PROMPT. In the listing below, change "knee" to "knee joint" in the lines starting at the line that contains "right elbow: (146, 198, 2)" and ending at the line that contains "left shoulder: (130, 190, -14)". Give back only those lines, with everything else left as it is.

SOURCE INFORMATION.
------------------------------------

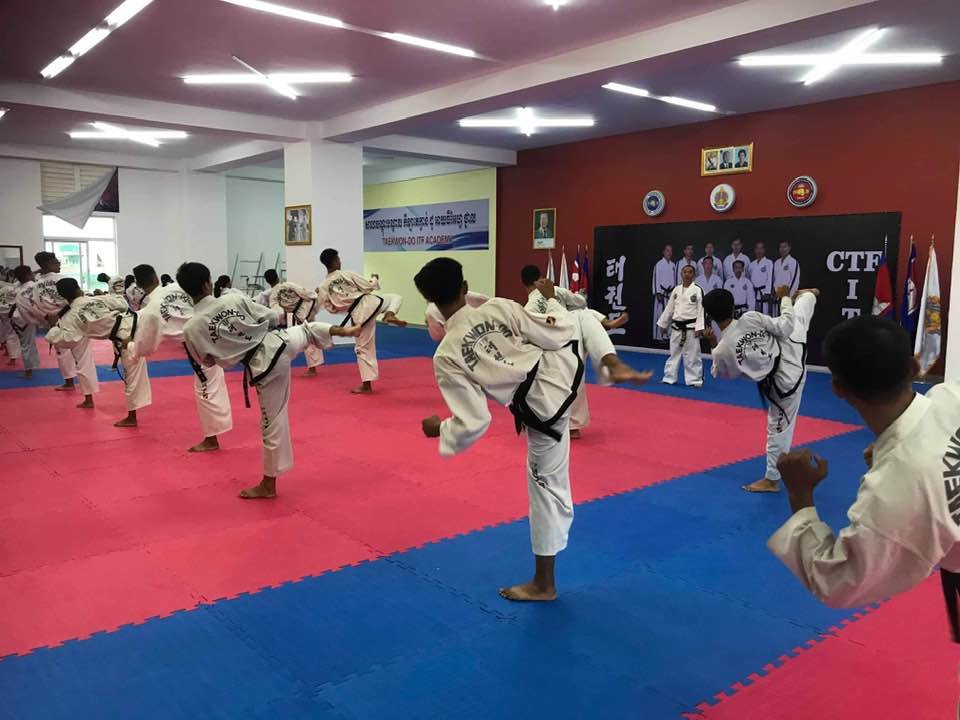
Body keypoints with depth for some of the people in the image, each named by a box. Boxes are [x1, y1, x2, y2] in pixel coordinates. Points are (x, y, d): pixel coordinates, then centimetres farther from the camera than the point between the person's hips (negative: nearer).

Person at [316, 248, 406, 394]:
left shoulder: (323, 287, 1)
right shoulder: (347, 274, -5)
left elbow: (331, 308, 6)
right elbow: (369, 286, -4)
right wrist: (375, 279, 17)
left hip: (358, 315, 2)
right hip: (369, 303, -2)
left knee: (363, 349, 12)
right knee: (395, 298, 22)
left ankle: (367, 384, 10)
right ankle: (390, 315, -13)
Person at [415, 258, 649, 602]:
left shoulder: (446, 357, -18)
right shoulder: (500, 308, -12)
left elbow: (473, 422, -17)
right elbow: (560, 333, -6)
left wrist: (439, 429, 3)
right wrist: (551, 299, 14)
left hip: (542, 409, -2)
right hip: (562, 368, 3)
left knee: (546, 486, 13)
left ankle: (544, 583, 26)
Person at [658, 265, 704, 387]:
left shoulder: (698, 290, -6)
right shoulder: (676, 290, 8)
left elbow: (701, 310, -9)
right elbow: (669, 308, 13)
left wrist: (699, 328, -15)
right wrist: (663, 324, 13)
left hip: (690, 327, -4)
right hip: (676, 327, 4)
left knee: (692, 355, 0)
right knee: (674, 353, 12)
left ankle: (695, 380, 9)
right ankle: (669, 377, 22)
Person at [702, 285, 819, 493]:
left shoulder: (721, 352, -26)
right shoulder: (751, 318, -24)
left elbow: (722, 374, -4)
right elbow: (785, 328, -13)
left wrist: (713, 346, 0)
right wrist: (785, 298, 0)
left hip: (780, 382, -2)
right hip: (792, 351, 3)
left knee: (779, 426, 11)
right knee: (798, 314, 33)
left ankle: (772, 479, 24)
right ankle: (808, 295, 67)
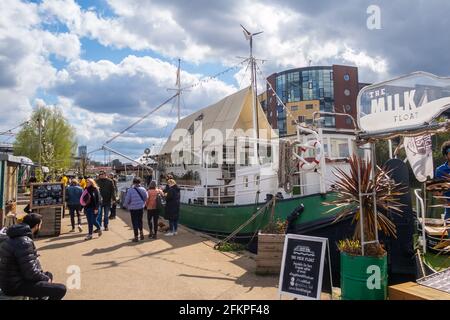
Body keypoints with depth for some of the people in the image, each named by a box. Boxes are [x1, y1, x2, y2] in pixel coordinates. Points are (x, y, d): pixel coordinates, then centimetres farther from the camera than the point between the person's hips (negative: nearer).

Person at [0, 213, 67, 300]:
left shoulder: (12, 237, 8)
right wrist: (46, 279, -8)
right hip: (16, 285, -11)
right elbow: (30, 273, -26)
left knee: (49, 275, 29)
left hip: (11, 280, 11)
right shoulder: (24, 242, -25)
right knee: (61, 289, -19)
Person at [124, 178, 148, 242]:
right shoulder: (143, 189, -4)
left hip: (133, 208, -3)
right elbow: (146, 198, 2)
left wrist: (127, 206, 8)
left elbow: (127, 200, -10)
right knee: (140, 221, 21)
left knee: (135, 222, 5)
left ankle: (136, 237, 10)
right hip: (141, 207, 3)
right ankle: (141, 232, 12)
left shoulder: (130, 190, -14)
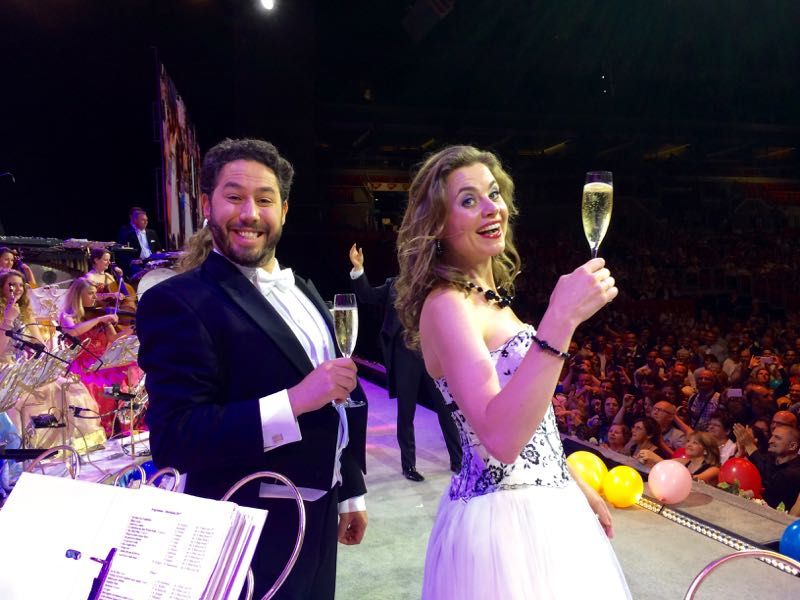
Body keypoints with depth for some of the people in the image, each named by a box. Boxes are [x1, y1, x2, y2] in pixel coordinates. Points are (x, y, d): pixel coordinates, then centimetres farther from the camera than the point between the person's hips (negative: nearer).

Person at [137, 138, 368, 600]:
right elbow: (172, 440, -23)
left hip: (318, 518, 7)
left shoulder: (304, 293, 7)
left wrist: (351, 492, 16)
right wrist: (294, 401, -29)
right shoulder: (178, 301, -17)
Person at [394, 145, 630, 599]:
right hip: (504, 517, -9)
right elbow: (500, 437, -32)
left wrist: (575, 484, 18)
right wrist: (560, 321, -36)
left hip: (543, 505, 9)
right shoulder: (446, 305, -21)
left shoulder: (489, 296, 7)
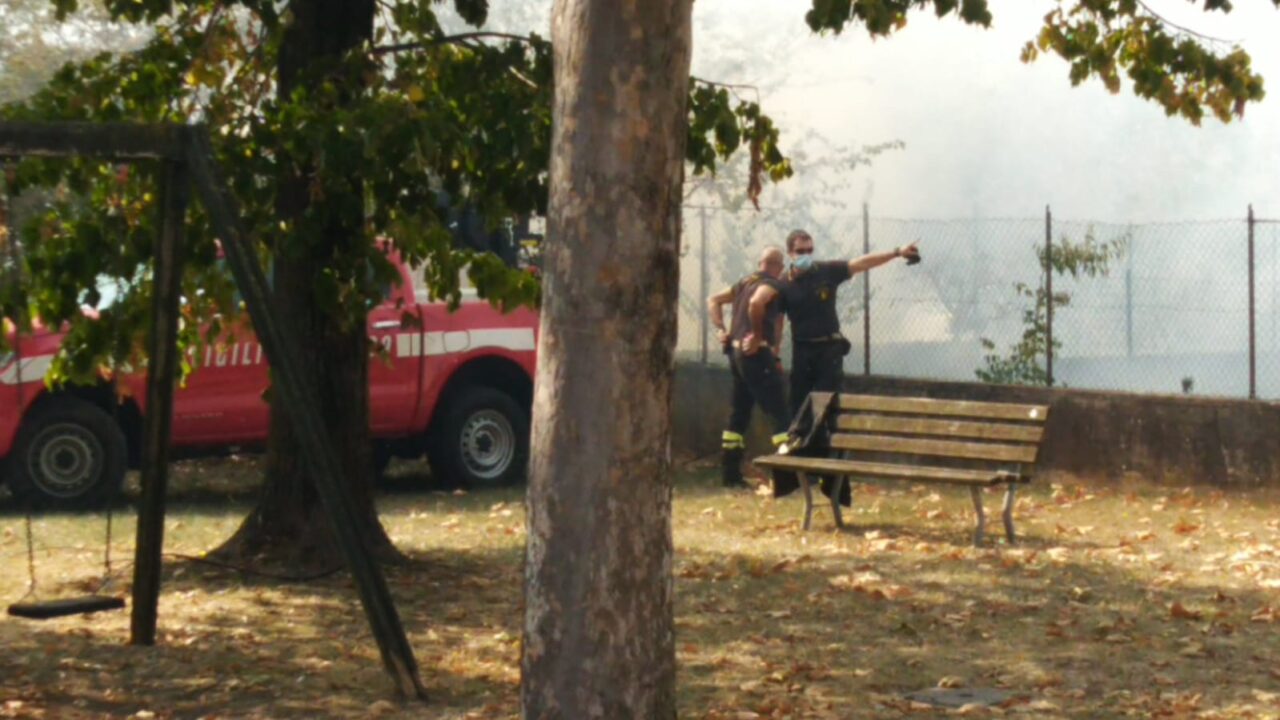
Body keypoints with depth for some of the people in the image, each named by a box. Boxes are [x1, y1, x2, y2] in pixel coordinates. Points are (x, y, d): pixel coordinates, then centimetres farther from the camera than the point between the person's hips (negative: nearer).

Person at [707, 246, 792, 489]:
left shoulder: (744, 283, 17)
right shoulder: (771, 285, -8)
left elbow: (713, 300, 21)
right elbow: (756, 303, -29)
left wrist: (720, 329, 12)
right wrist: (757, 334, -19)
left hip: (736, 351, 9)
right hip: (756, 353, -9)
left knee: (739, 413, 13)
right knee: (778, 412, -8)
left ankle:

------------------------------------

RESULT OF THIS EXERCISE.
right elbow: (146, 198, 2)
left wrist: (127, 206, 8)
left elbow: (127, 200, -10)
right knee joint: (140, 221, 21)
left knee joint: (135, 222, 5)
left ankle: (136, 237, 10)
right hip: (141, 207, 3)
right ankle: (141, 232, 12)
left shoulder: (130, 190, -14)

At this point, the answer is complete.